The earth has been determined by radiometric dating to be Laman chats sex
He proposed that geologists might learn about Earth's history by sifting through layers of rock, which were laid down over the course of millennia and provide a backward chronology of our planet.
[Dear Science: Where do old spacecraft go when they die?
For example, about 1.5 percent of a quantity of Uranium 238 will decay to lead every 100 million years.
By measuring the ratio of lead to uranium in a rock sample, its age can be determined.
Scientists discovered that rocks could be timepieces -- literally.
Many chemical elements in rock exist in a number of slightly different forms, known as isotopes.
But for humans whose life span rarely reaches more than 100 years, how can we be so sure of that ancient date? Even the Greeks and Romans realized that layers of sediment in rock signified old age.

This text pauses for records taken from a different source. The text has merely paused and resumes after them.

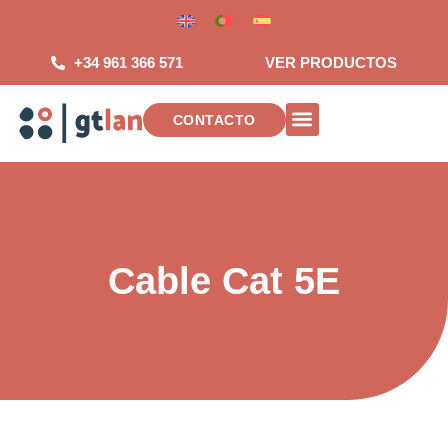
Saltar
al
contenido
+34 961 366 571
VER PRODUCTOS
CONTACTO
INSTALACIONES DE TELECOMUNICAC
Cable Cat 5E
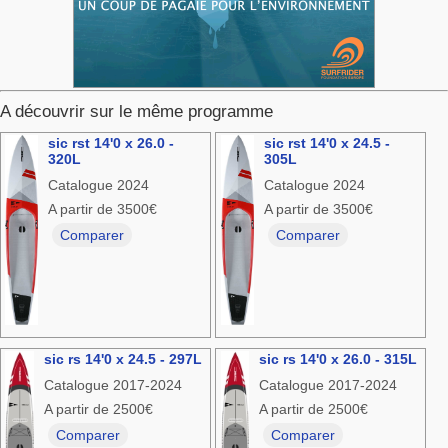
A découvrir sur le même programme
sic rst 14'0 x 26.0 -
sic rst 14'0 x 24.5 -
320L
305L
Catalogue 2024
Catalogue 2024
A partir de 3500€
A partir de 3500€
Comparer
Comparer
sic rs 14'0 x 24.5 - 297L
sic rs 14'0 x 26.0 - 315L
Catalogue 2017-2024
Catalogue 2017-2024
A partir de 2500€
A partir de 2500€
Comparer
Comparer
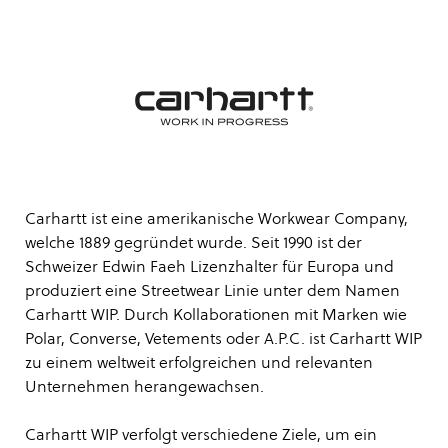
Carhartt ist eine amerikanische Workwear Company,
welche 1889 gegründet wurde. Seit 1990 ist der
Schweizer Edwin Faeh Lizenzhalter für Europa und
produziert eine Streetwear Linie unter dem Namen
Carhartt WIP. Durch Kollaborationen mit Marken wie
Polar, Converse, Vetements oder A.P.C. ist Carhartt WIP
zu einem weltweit erfolgreichen und relevanten
Unternehmen herangewachsen.
Carhartt WIP verfolgt verschiedene Ziele, um ein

But it wasn't until the late 1700s -- when Scottish geologist James Hutton, who observed sediments building up on the landscape, set out to show that rocks were time clocks -- that serious scientific interest in geological age began.
He created a catalogue of strata (which all got colorful names such as Lias Blue, and Ditto White) and argued that each one represented a distinct time in Earth's history — a principle known as fossil succession.Using fossils as guides, they began to piece together a crude history of Earth, but it was an imperfect history.After all, the ever-changing Earth rarely left a complete geological record.The same geologic forces that operate today, like deposition, erosion and uplift, have been shaping the Earth for ages with “no vestige of a beginning, no prospect of an end.” Science provided a new way of thinking about Earth's history; it made the distant past knowable.
Rather than assume the planet was the product of bygone catastrophes, such as a massive global flood, scientists could explain the ancient rock record with phenomena that exist today.
Geologist Ralph Harvey and historian Mott Greene explain the principles of radiometric dating and its application in determining the age of Earth.